Archives de 22 juin 2011

Je l’ai retrouvé hier soir au milieu d’autres de ses livres parus aux Editions de Minuit (situées idéalement 7, rue Bernard-Palissy, Paris-VIe), si étroit que je l’ai soumis à ma règle transparente : Instantanés, d’Alain Robbe-Grillet, mesure 9, 4 cm x 17, 9  cm (un 10 x 18 est plus large et un tout petit peu moins haut).

Ce sont des nouvelles, parues en 1962, qui ressemblent à des photographies, d’où le titre sans doute. Des prises de vues littéraires, un style « objectif », des cadrages sans fioritures, du noir et blanc évidemment, les 109 pages en attestent.

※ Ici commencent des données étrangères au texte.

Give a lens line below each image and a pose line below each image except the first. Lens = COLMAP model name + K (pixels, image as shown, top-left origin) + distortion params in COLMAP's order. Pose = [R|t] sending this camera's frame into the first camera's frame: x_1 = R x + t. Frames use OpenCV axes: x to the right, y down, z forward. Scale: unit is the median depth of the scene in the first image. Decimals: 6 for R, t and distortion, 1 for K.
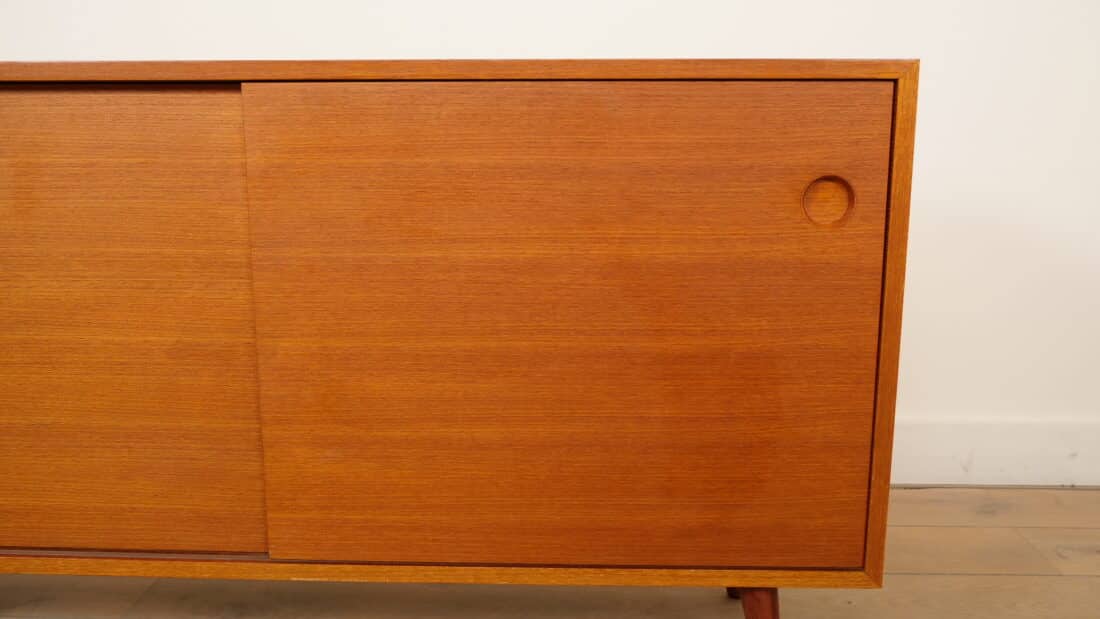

J’ai scanné l’exemplaire (quel mot sublime !) à côté d’un crayon qui vient de chez Franprix et qui portait de manière prémonitoire une gomme à son sommet (l’équivalent de l’étoile blanche d’un stylo Montblanc ?).

(Scan : cliquer pour agrandir.)

 Alors, je l’ai relu dans la soirée (trop de bruit dehors, confondu avec de la musique), ce mince volume d’Alain Robbe-Grillet – j’ai repensé aussi à ses films – je ne sais plus quand je l’ai acheté, je n’ai pas noté la date. J’ai regardé ce cliché-là, par exemple, il est vrai que cet auteur classé « Nouveau roman » n’est plus du tout à la mode (tant mieux) :

« Un groupe, immobile, tout en bas du long escalier gris-fer, dont les marches l’une après l’autre affleurent, au niveau de la plate-forme d’arrivée, et disparaissent une à une dans un bruit de machinerie bien huilée, avec une régularité pourtant pesante, et saccadée en même temps, qui donne l’impression d’une grande vitesse à cet endroit où les marches disparaissent l’une après l’autre sous la surface horizontale, mais qui semble au contraire d’une lenteur extrême, ayant d’ailleurs perdu toute brusquerie, pour le regard qui, descendant la série des degrés successifs, retrouve, tout en bas du long escalier rectiligne, comme à la même place, le même groupe dont la posture n’a pas varié d’une ligne, un groupe immobile, debout sur les dernières marches, qui vient à peine de quitter la plate-forme de départ, s’est figé aussitôt pour la durée du parcours mécanique, s’est arrêté tout d’un coup, en pleine agitation, en pleine hâte, comme si le fait de mettre les pieds sur les marches mouvantes avait soudain paralysé les corps, l’un après l’autre, dans des poses à la fois détendues et rigides, en suspens, marquant la halte provisoire au milieu d’une course interrompue, tandis que l’escalier entier poursuit sa montée, s’élève avec régularité d’un mouvement uniforme, rectiligne, lent, presque insensible, oblique par rapport aux corps verticaux.(…) »

(Instantanés, Dans les couloirs du métropolitain, I. – L’escalier mécanique, pages 77-78.)